Inredning för Djurgårdsbrunn (Interior for Djurgårdsbrunn)

2002
Dining room, reading room and outdoor furniture made from OSB boards, laminated clipboards, strip-lights encased in fibreglass fabric, unglazed earthenware
Magasin III Production

“Some buildings have to be rubbed the wrong way sometimes. A historically important building isn’t necessarily shown respect through cautious extensions; on the contrary, it may be a benefit if the style of the new addition contrasts the old one.”

 – Uglycute, 2002

In 2001, director David Neuman and I developed the idea for a temporary project based upon a dynamic working process. The project was named Magasin 3 Projekt Djurgårdsbrunn and took place over four summers, 2002–2005. It was located on a historic site with an existing summer pavilion and an inn near the Djurgårdsbrunn Bridge over the canal connecting Stockholm to the inner archipelago. In the first year, our team grew with Birgitta Hallerström Wallin acting as project coordinator, a role that Magnus Ericson took over for the last three years of the project. We collaborated with artists, designers, architects, choreographers, and musicians with the vision of creating a meeting place for culture and the general public. We wanted ideas to drive the entire process, and in that experimental spirit, even the architecture and the graphic design were renewed each season.

The first summer, Uglycute (Markus Degerman, Andreas Nobel, Jonas Nobel and Fredrik Stenberg) designed a dining room, a reading lounge, and outdoor furniture. Maintaining an attitude of respect toward history by refusing to create pastiches of older idioms, Uglycute’s motto of “respect by ignoring” motivated an interior that sought to challenge the visitor’s ideas of comfort and clashing styles. Instead of attempting to adapt to the established features of the site, Uglycute showed respect both by allowing large amounts of the existing interior to remain (the inner façade facing the canal as well as the ceiling) and by intentionally juxtaposing the old against the completely new decor.
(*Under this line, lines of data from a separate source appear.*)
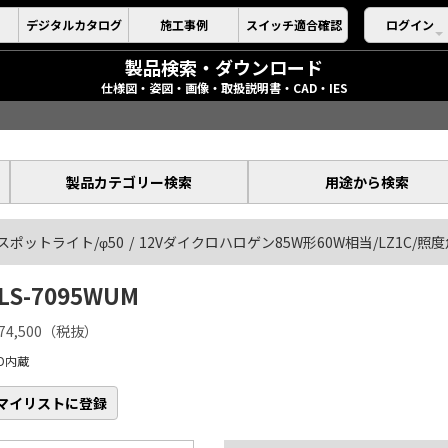
デジタルカタログ
施工事例
スイッチ適合確認
ログイン
製品検索・ダウンロード
仕様図・姿図・画像・取扱説明書・CAD・IES
製品カテゴリー検索
用途から検索
スポットライト/φ50
12Vダイクロハロゲン85W形60W相当/LZ1C/照度
LS-7095WUM
74,500（税抜）
ED内蔵
マイリストに登録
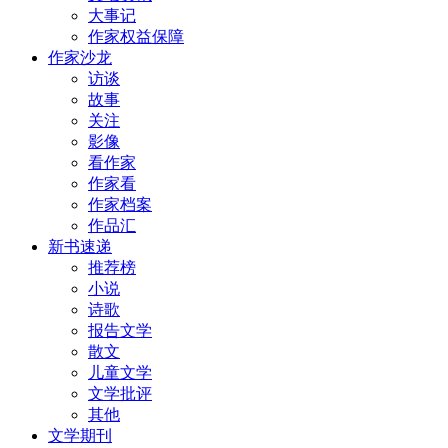
大事记
作家权益保障
作家沙龙
访谈
故事
关注
影像
看作家
作家看
作家档案
作品汇
新书速递
推荐榜
小说
诗歌
报告文学
散文
儿童文学
文学批评
其他
文学期刊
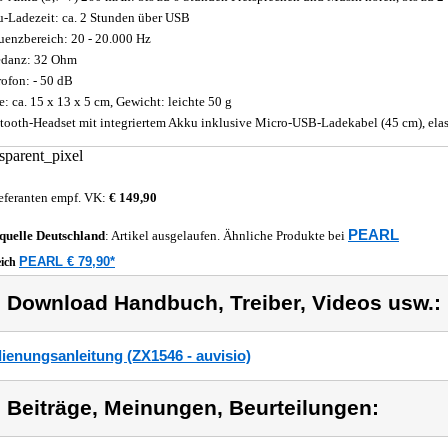
-Ladezeit: ca. 2 Stunden über USB
uenzbereich: 20 - 20.000 Hz
danz: 32 Ohm
ofon: - 50 dB
: ca. 15 x 13 x 5 cm, Gewicht: leichte 50 g
tooth-Headset mit integriertem Akku inklusive Micro-USB-Ladekabel (45 cm), elas
eferanten empf. VK:
€ 149,90
PEARL
quelle
Deutschland
: Artikel ausgelaufen. Ähnliche Produkte bei
PEARL € 79,90*
eich
) Download Handbuch, Treiber, Videos usw.:
ienungsanleitung (ZX1546 - auvisio)
) Beiträge, Meinungen, Beurteilungen:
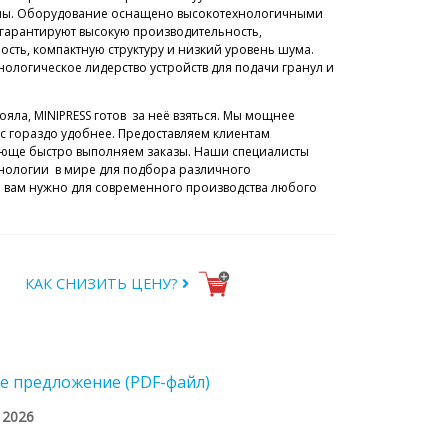
ны. Оборудование оснащено высокотехнологичными
гарантируют высокую производительность,
ость, компактную структуру и низкий уровень шума.
нологическое лидерство устройств для подачи гранул и
ояла, MINIPRESS готов за неё взяться. Мы мощнее
с гораздо удобнее. Предоставляем клиентам
ающе быстро выполняем заказы. Наши специалисты
нологии в мире для подбора различного
то вам нужно для современного производства любого
КАК СНИЗИТЬ ЦЕНУ?
е предложение (PDF-файл)
/ 2026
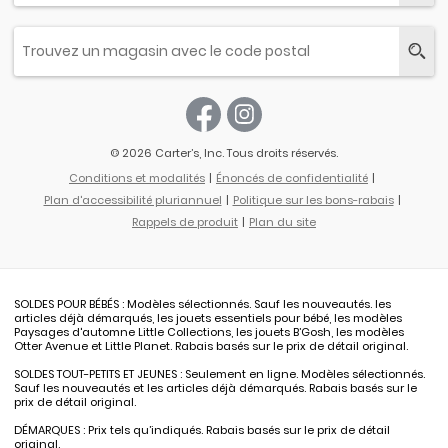
© 2026 Carter’s, Inc. Tous droits réservés.
Conditions et modalités
Énoncés de confidentialité
Plan d'accessibilité pluriannuel
Politique sur les bons-rabais
Rappels de produit
Plan du site
SOLDES POUR BÉBÉS : Modèles sélectionnés. Sauf les nouveautés. les
articles déjà démarqués, les jouets essentiels pour bébé, les modèles
Paysages d'automne Little Collections, les jouets B’Gosh, les modèles
Otter Avenue et Little Planet. Rabais basés sur le prix de détail original.
SOLDES TOUT-PETITS ET JEUNES : Seulement en ligne. Modèles sélectionnés.
Sauf les nouveautés et les articles déjà démarqués. Rabais basés sur le
prix de détail original.
DÉMARQUES : Prix tels qu’indiqués. Rabais basés sur le prix de détail
original.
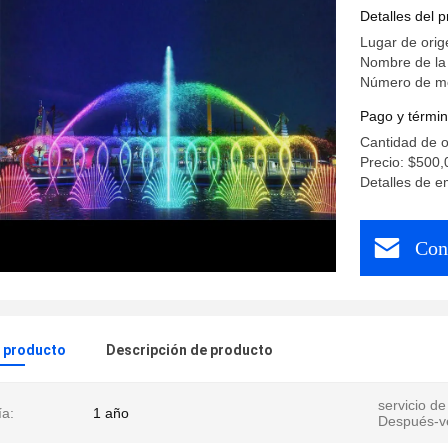
Detalles del 
Lugar de orig
Nombre de la
Número de mo
Pago y términ
Cantidad de 
Precio: $500,
Detalles de 
Con
l producto
Descripción de producto
servicio de
ía:
1 año
Después-v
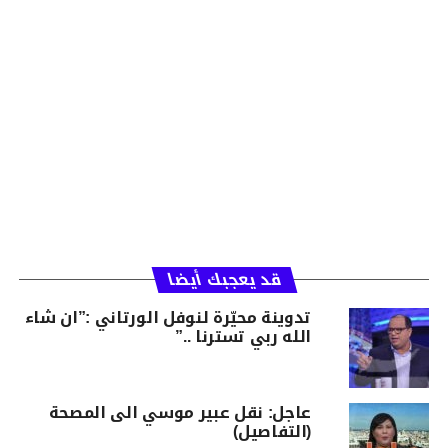
قد يعجبك أيضا
تدوينة محيّرة لنوفل الورتاني :”ان شاء
الله ربي تسترنا ..”
عاجل: نقل عبير موسي الى المصحة
(التفاصيل)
The new decor was contemporary and, in contrast to the 1960s building, the material choices were very simple: sheets of composite wood and other items recognizable from the multi-phased processes of construction sites. Uglycute called the result a “tilted diner” inspired by American diners, the earliest of which were simple restaurants in converted railroad cars. Here, visitors could eat if they wished – the food was prepared on site by chefs and, with the help of vending machines, was served from 8:00 am until 2:00 am. Every table featured a unique ceramic object, a “conversation piece” for salt, pepper, and toothpicks that Uglycute had created for the project during a weekend workshop with several other people. In the same spirit, Uglycute designed the reading lounge. In the courtyard around twenty constructions in wood were spread out, functioning as both benches and tables simultaneously.

In 2002, Uglycute wrote:

To always hold tightly to your history risks leading to calcified, misconstrued ideas about architecture and design. Iconic modernism in today’s design often feels like the expression of a dull attitude toward societal development and innovation. Public and social places should be able to be shaped so that people know that they are in places where they can speak freely. For something to be understood as flexible and impressionable, therefore, it is important to treat your history with a restrained respect. Sometimes, the best way to respect the past is even to completely ignore it. Then it is a matter of respecting your own time and the possibilities the future holds, with the absolute conviction that you are a product of your time. A time that certainly is the product of its history but that you have the opportunity to impact.”

Uglycute reflecting upon the 2002 project in 2018:

Projekt Djurgårdsbrunn was a point of departure and a foundation for the rest of our work. It proved to us that it was possible to unite theory and practice in a way that we have carried with us since then. It also became a sort of breakthrough for a new type of aesthetic that we see almost everywhere today. The claim could be made, for example, that OSB and particleboard have been on a fascinating class journey and that this journey began, to a great extent, here.

Summary by Niki Kralli Anell based on project descriptions and conversations with Richard Julin, 2018. Translated by Dr. Suzanne M. Cheadle.